En outre, le club de Wakiso a reçu une subvention du Fonds Kiwanis pour les enfants. En cette période de pandémie de COVID-19, cette aide est destinée à fournir de la nourriture à des familles vivant dans l’une des zones les plus pauvres de l’Ouganda. L’antenne viennoise de l’organisation « Pharmaciens sans frontières » a fait don de médicaments. 

Par ailleurs, en février 2019, le club Kiwanis Ralia Koumac de la Nouvelle-Calédonie a aidé les membres du club de Wakiso à acheter des chapiteaux destinés à l’hôpital national de l’Ouganda pour enfants atteints du cancer. 

Le club Kiwanis de Wakiso a réalisé de grands projets en Ouganda et la presse d’information ainsi que la télévision en parlent fréquemment. Et tout cela est devenu réalité grâce à la collaboration étroite entre ces clubs. 

GUADELOUPE / MADAGASCAR 
Pour Inès Marinho et les membres du club Internet guadeloupéen de Baie-Mahault (France), le choix de coopérer avec le club Kiwanis de Madagascar allait de soi. En effet, son club compte 4 membres malgaches (1 à Tananarive, 1 au Canada, 1 à Paris et 1 autre en Guadeloupe) et une présidente d’origine malgache.
Après avoir été mise en relation avec Haja Rakotomalala, président du club Kiwanis de Soavinandriana (Madagascar), Inès a conjugué ses projets avec ceux du président malgache : construction de classes communautaires dans certains village, en commençant par Mitoerambahizaha et Morarano, et conclusion d’un accord de partenariat pour la construction d’un bâtiment de deux salles destiné à une école dans une zone enclavée dont la plupart des habitants font partie des catégories les plus démunies.
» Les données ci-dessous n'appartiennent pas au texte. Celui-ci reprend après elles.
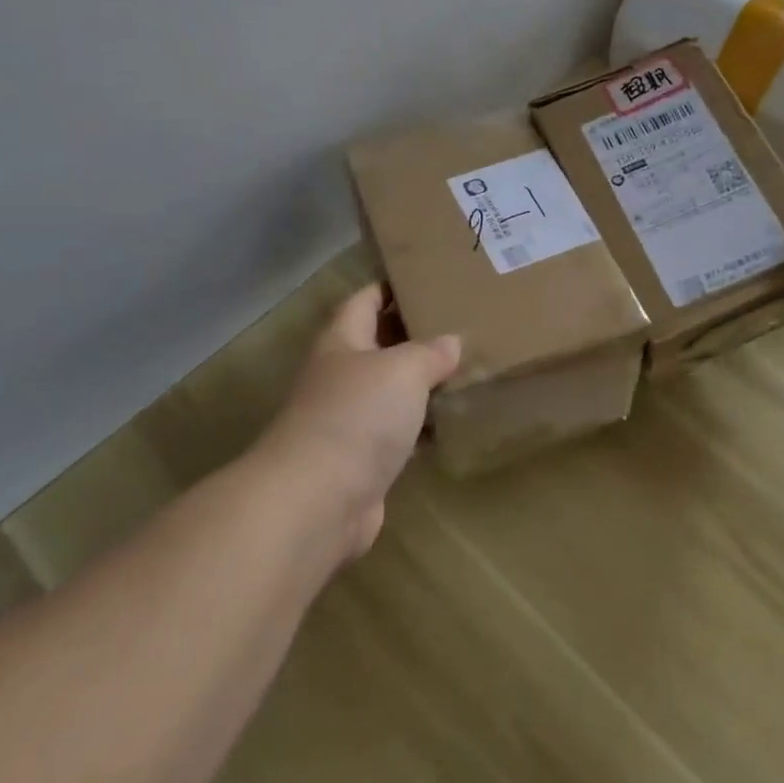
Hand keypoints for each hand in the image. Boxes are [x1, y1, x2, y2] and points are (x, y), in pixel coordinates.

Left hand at [257, 284, 459, 558]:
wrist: (317, 502)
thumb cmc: (356, 416)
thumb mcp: (403, 369)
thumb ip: (430, 352)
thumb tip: (451, 342)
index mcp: (342, 342)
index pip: (364, 301)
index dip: (389, 287)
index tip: (425, 280)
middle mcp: (340, 377)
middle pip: (378, 346)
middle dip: (414, 335)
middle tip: (459, 323)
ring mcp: (348, 422)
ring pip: (391, 392)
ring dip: (422, 384)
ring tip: (466, 369)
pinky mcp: (362, 462)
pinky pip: (398, 434)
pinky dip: (422, 427)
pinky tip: (454, 422)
Le club de Madagascar a été épaulé dans ses efforts par une aide financière en provenance de Kiwanis : la fondation du District France-Monaco a financé 80 % de la construction du bâtiment pour 147 élèves de l’école de Mitoerambahizaha.  

Le club Internet de Baie-Mahault a financé 93 % du projet de bâtiment scolaire de Morarano dont bénéficieront 132 élèves. Un membre qui vit à Tananarive (Madagascar) coordonne et vérifie les travaux avec Haja. Parallèlement, en Guadeloupe, trois membres sont chargés de collecter des fonds pour assurer la poursuite des projets. 

Mais la coopération ne se limite pas à la construction d’écoles. Pendant 3 années scolaires, le club Internet de Baie-Mahault prendra en charge le salaire de 2 enseignants et il a aussi pensé à une éventuelle aide pour les fournitures scolaires des élèves.  


Un commentaire

  • ^De beaux projets malheureusement amputés financièrement par le Kiwanis international qui ponctionne ces pays pauvres de cotisations abusives par rapport au niveau de vie des autochtones. Certains répliquent que ces cotisations sont payées pour eux par des pays plus riches mais ce sont des sommes qui ne vont pas à l’action sociale. Avec 100 dollars on peut faire jusqu’à 400 repas pour les enfants à Soavinandriana (expérience vécue de 7 années)! Réfléchissons!